## TEXT FOR ANALYSIS
Content starts
At 1:34 PM, September 26, 2008, Anonymous Anonymous said...

Lee Lee...for saying this show sucks, you really gave alot of thought into your commentary! I think a link to the season premier would have said it nicely...sorry Knight Rider...YOU DO SUCK!

 
At 3:16 PM, September 26, 2008, Anonymous Anonymous said...

OK, I watched the original movie over the summer. Ehhh...I was unimpressed, but I used to love this show!

So I decided to give this a second chance, we gathered the kids and I fought off the choice of watching five or six Red Sox innings, which leaves my pulse only slightly higher than five or six hours of drying paint observation time. So in the first 15 minutes, they have this corn ball casino/terrorism exchange, and the car is covered with napalm driving down the highway. But wait, this is "special napalm" so it doesn't stop burning and is increasing the cabin temperature of the car to 160 degrees F, and if they can't stop the napalm, it will "boil their blood at 212F". No sh#t. I can see my next daughter's fever, when I will say, "No worries, it's 102. We have another 110 degrees before we really have to worry." Now, back to the fricking ridiculous show.

Apparently Val Kilmer's cold voice isn't enough to bring the temperature down, and the AC is set to "MAX" and the cabin temp is still rising. So the logical thing would be to take the clothes protecting your 98.6F body off to cool down in the 160F cabin. No f#cking s#it. Thanks for that smart tip, KITT. I don't know of any more gratuitous and idiotic scene in a show, ever. That is saying a LOT. Even though the chick was smoking hot, I couldn't get past how fricking stupid she looked sitting in a car with her barechested buddy. Apparently sensuality vaporizes at 150F or so.

NBC, could you put a bigger piece of mindless T&A drivel on at 8:00? Who ever wrote that crap needs to go back, graduate high school, and find a job driving a garbage truck around. The first pickup point on your schedule will be the Knight Rider: Season Two scripts. Remember to recycle!
Content ends
## RECORDS FOR THE TASK
Content starts
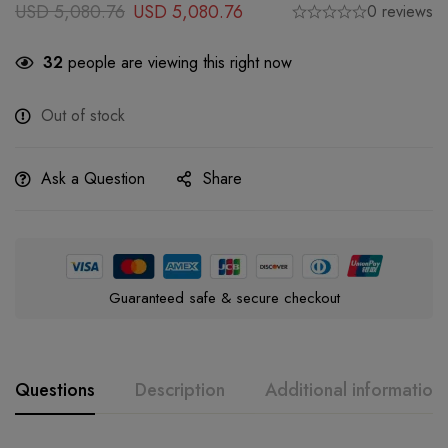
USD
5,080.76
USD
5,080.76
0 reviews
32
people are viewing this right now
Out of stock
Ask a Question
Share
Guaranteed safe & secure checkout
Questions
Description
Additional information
Content ends
Content starts
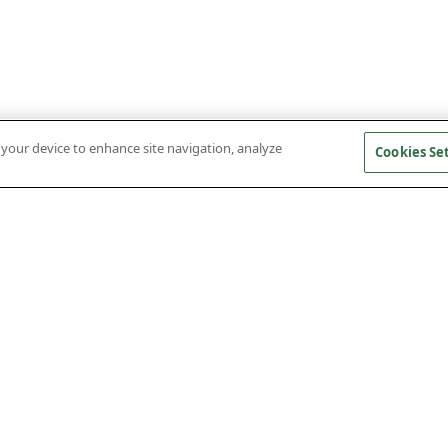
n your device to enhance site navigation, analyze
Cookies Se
Content ends
## WORK INSTRUCTION 1
From the Knight Rider comments, quote everything from "At 1:34 PM, September" down to "3:16 PM, September 26, 2008, Anonymous Anonymous said...".
## WORK INSTRUCTION 2
Find every line of the rows that contains the string "site", and copy each one. Matching is case-sensitive.
The text and the rows have no connection to each other.

## TASK ANSWER 1
At 1:34 PM, September 26, 2008, Anonymous Anonymous said...

Lee Lee...for saying this show sucks, you really gave alot of thought into your commentary! I think a link to the season premier would have said it nicely...sorry Knight Rider...YOU DO SUCK!

 
At 3:16 PM, September 26, 2008, Anonymous Anonymous said...

## TASK ANSWER 2
n your device to enhance site navigation, analyze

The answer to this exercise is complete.